▶ Task objective
Look through the listing below for the line containing "black game controller [219,30,286,55]". Copy it and each line after it up to and including the line containing "tissue box [133,410,232,547] -> none", exactly, leaving out pictures.
* * * * *
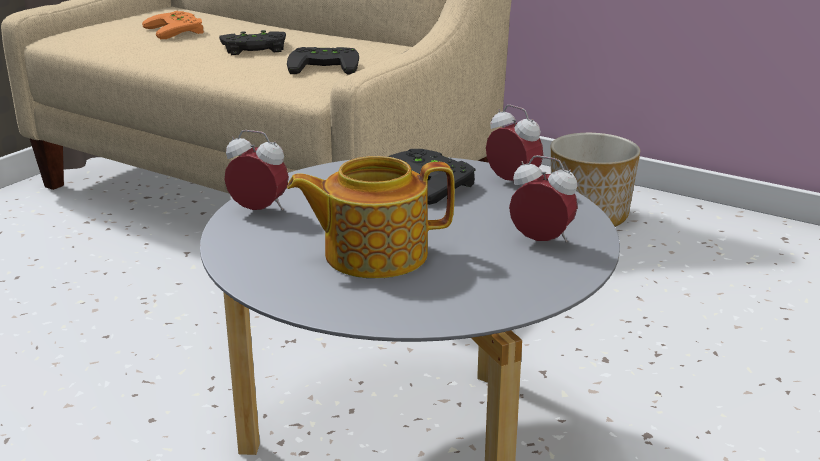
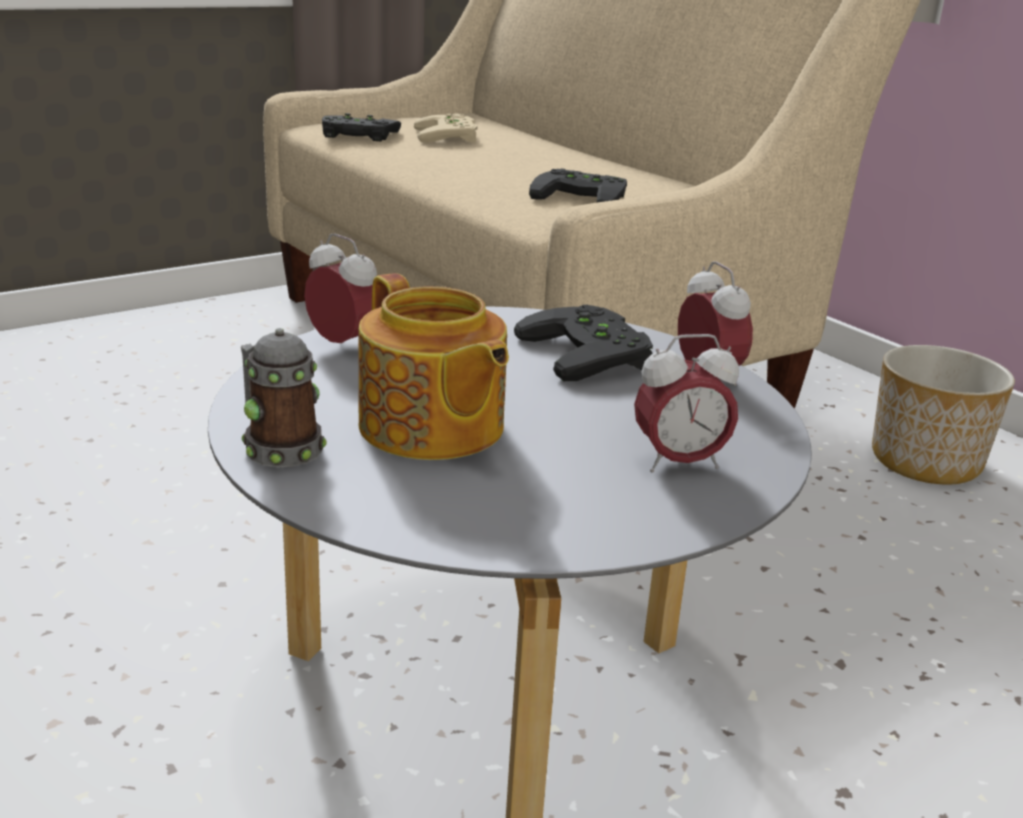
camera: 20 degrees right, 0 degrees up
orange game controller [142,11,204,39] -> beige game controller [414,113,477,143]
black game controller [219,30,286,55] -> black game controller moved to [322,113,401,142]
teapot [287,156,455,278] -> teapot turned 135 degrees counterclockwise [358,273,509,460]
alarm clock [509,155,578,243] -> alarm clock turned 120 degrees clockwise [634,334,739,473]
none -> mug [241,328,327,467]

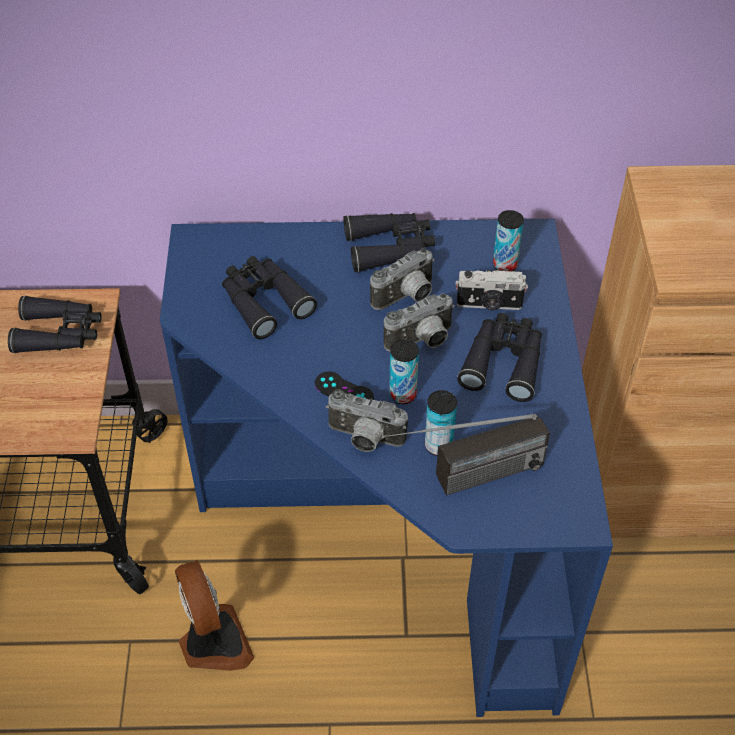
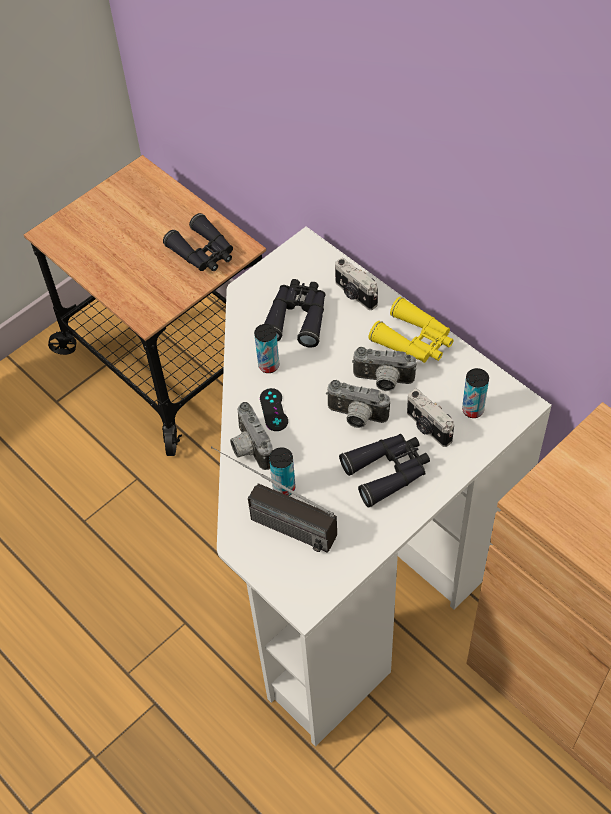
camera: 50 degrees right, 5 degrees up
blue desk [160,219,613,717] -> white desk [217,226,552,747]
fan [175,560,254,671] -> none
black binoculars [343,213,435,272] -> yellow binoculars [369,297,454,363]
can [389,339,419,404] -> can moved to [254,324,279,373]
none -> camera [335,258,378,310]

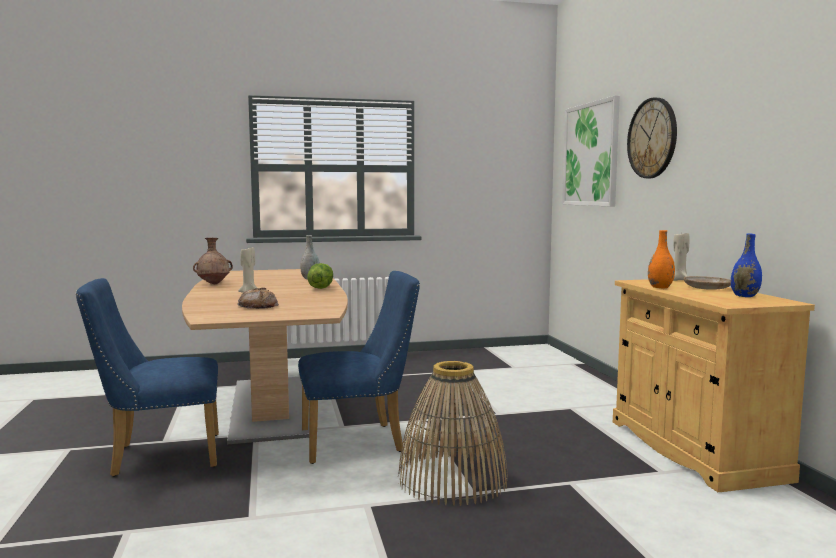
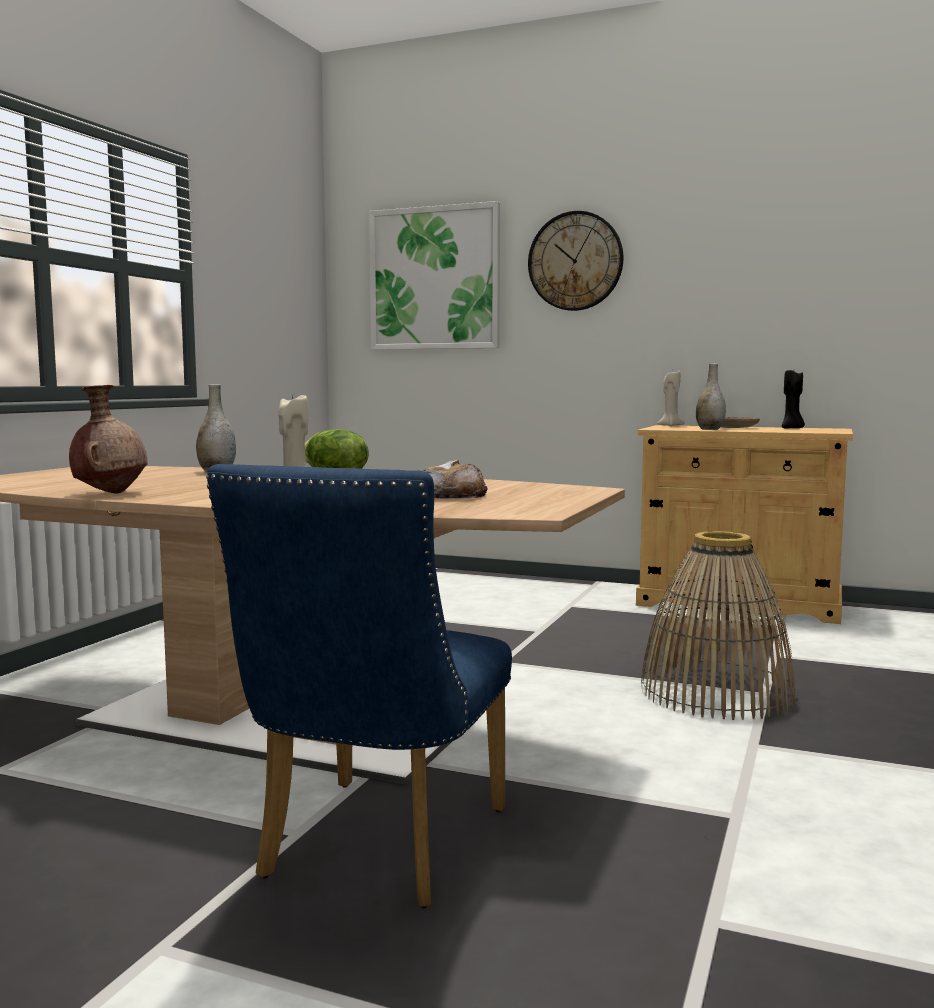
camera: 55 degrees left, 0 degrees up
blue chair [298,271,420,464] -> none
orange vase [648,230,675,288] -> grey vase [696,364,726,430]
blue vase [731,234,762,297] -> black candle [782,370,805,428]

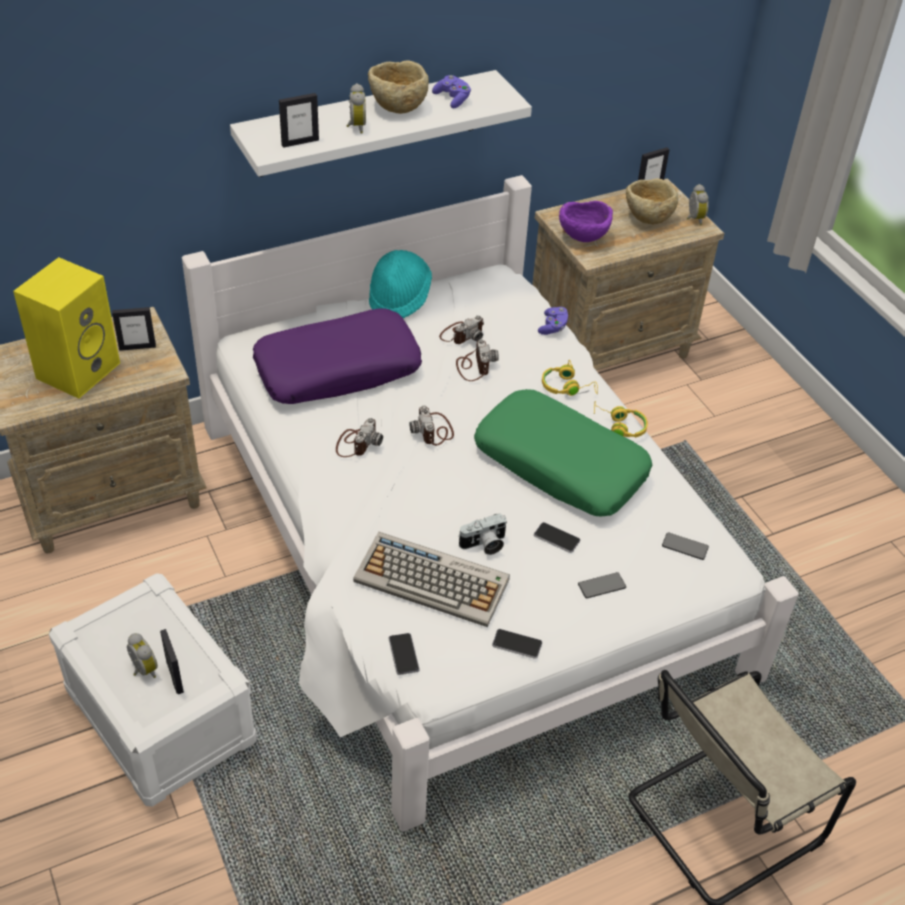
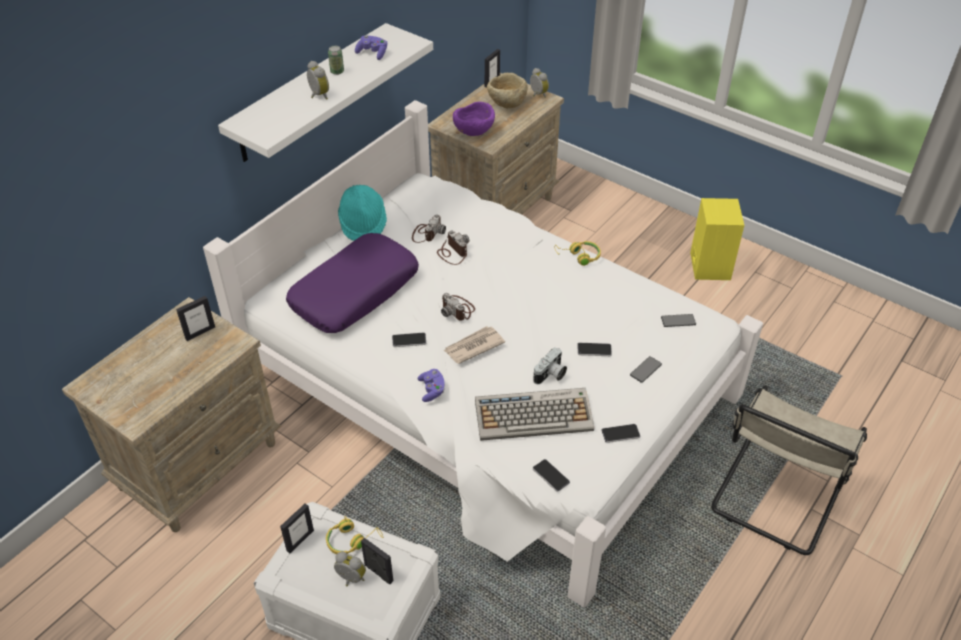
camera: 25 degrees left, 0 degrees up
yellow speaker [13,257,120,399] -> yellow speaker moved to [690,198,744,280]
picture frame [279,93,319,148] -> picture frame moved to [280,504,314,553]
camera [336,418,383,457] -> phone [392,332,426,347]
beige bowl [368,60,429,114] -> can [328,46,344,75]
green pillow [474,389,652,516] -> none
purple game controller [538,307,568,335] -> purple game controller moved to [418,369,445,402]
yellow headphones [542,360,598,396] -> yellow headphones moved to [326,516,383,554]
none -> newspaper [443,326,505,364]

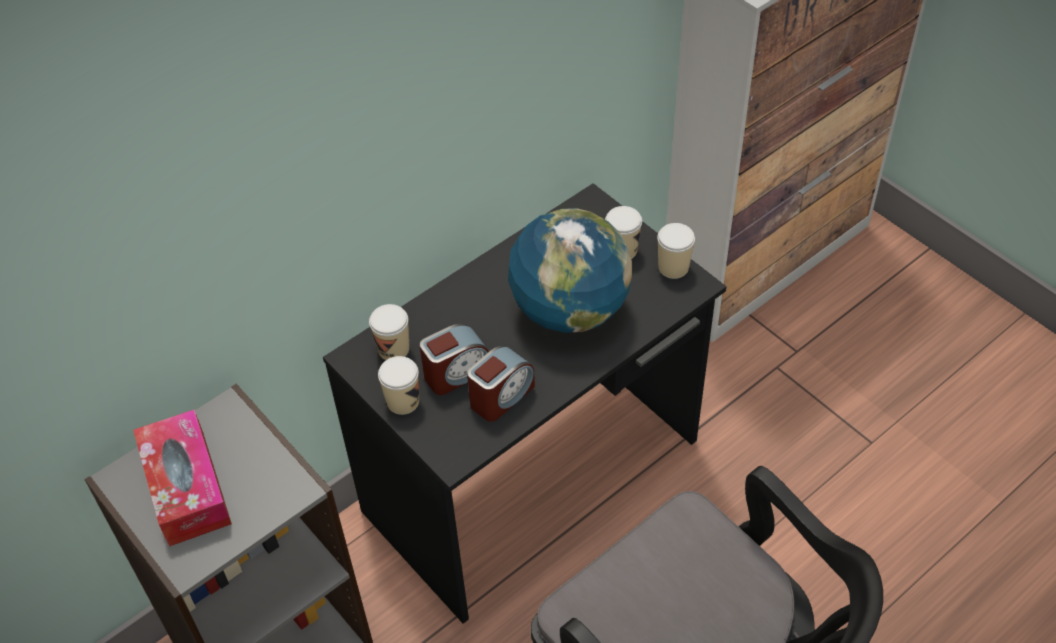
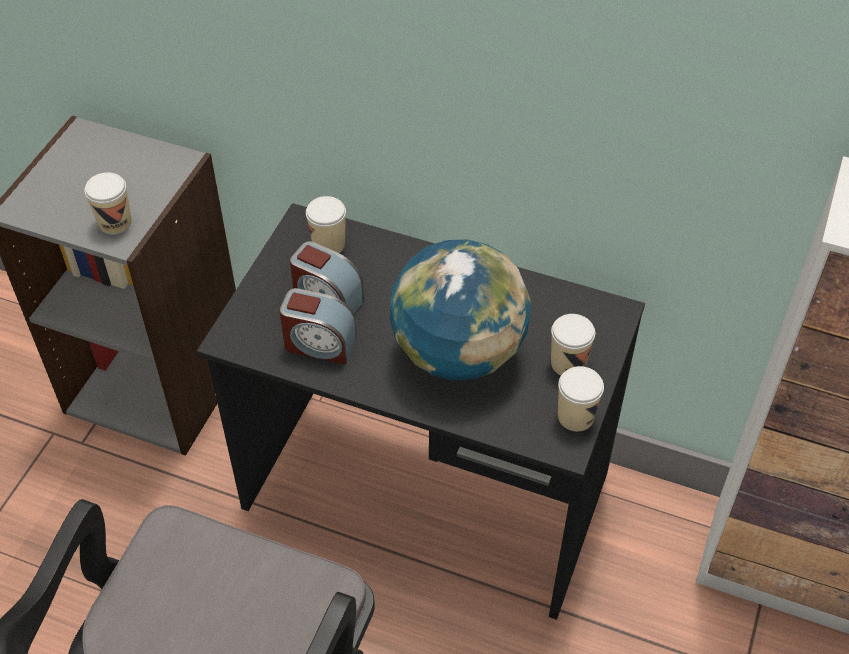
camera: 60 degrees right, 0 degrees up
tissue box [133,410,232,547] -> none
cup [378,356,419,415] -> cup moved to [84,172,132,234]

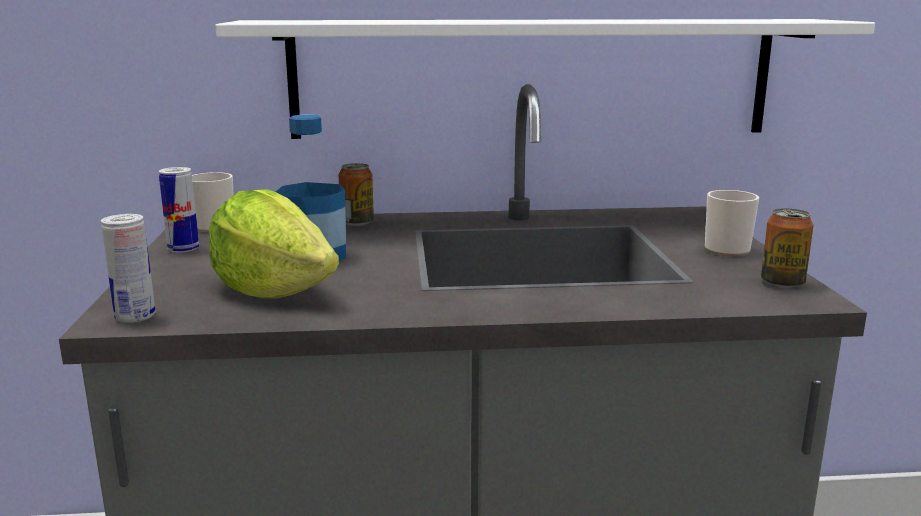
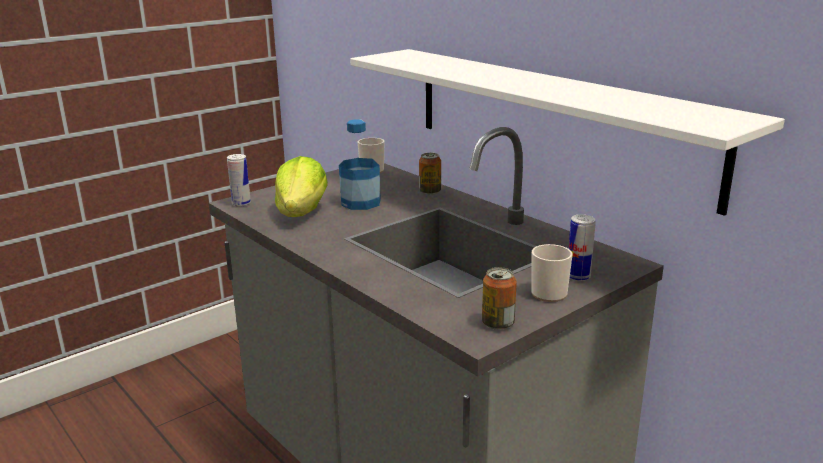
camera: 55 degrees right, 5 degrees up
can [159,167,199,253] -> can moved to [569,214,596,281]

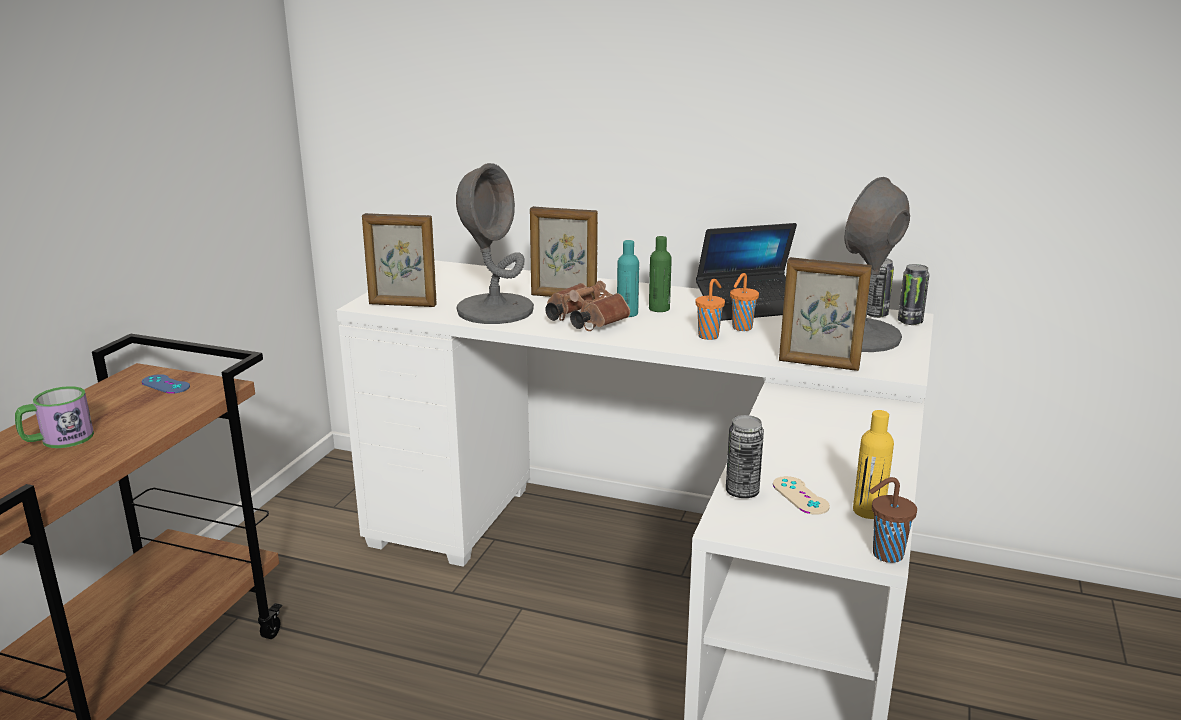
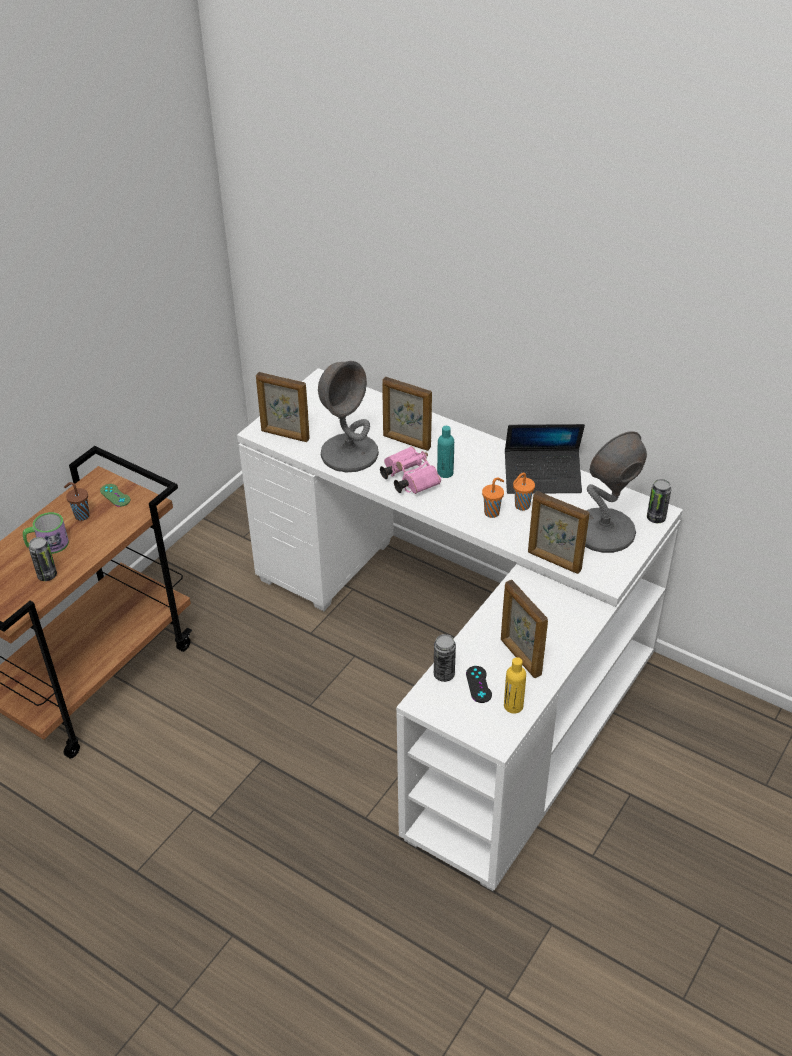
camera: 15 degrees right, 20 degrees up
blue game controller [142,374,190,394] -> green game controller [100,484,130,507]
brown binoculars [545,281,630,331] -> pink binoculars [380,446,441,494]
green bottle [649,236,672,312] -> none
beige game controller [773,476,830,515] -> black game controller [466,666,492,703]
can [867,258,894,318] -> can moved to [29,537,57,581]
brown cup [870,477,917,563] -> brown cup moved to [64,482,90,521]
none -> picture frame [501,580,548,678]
* * * * *
▶ Exercise answer
black game controller [219,30,286,55] -> black game controller moved to [322,113,401,142]
teapot [287,156,455,278] -> teapot turned 135 degrees counterclockwise [358,273,509,460]
alarm clock [509,155,578,243] -> alarm clock turned 120 degrees clockwise [634,334,739,473]
none -> mug [241,328,327,467]

camera: 50 degrees right, 5 degrees up
blue desk [160,219,613,717] -> white desk [217,226,552,747]
fan [175,560,254,671] -> none
black binoculars [343,213,435,272] -> yellow binoculars [369,297,454,363]
can [389,339,419,404] -> can moved to [254,324,279,373]
none -> camera [335,258,378,310]

camera: 55 degrees left, 0 degrees up
blue chair [298,271,420,464] -> none
orange vase [648,230,675,288] -> grey vase [696,364,726,430]
blue vase [731,234,762,297] -> black candle [782,370,805,428]

camera: 25 degrees left, 0 degrees up
yellow speaker [13,257,120,399] -> yellow speaker moved to [690,198,744,280]
picture frame [279,93,319,148] -> picture frame moved to [280,504,314,553]
camera [336,418,383,457] -> phone [392,332,426,347]
beige bowl [368,60,429,114] -> can [328,46,344,75]
green pillow [474,389,652,516] -> none
purple game controller [538,307,568,335] -> purple game controller moved to [418,369,445,402]
yellow headphones [542,360,598,396] -> yellow headphones moved to [326,516,383,554]
none -> newspaper [443,326,505,364]

camera: 60 degrees right, 0 degrees up
tissue box [133,410,232,547] -> none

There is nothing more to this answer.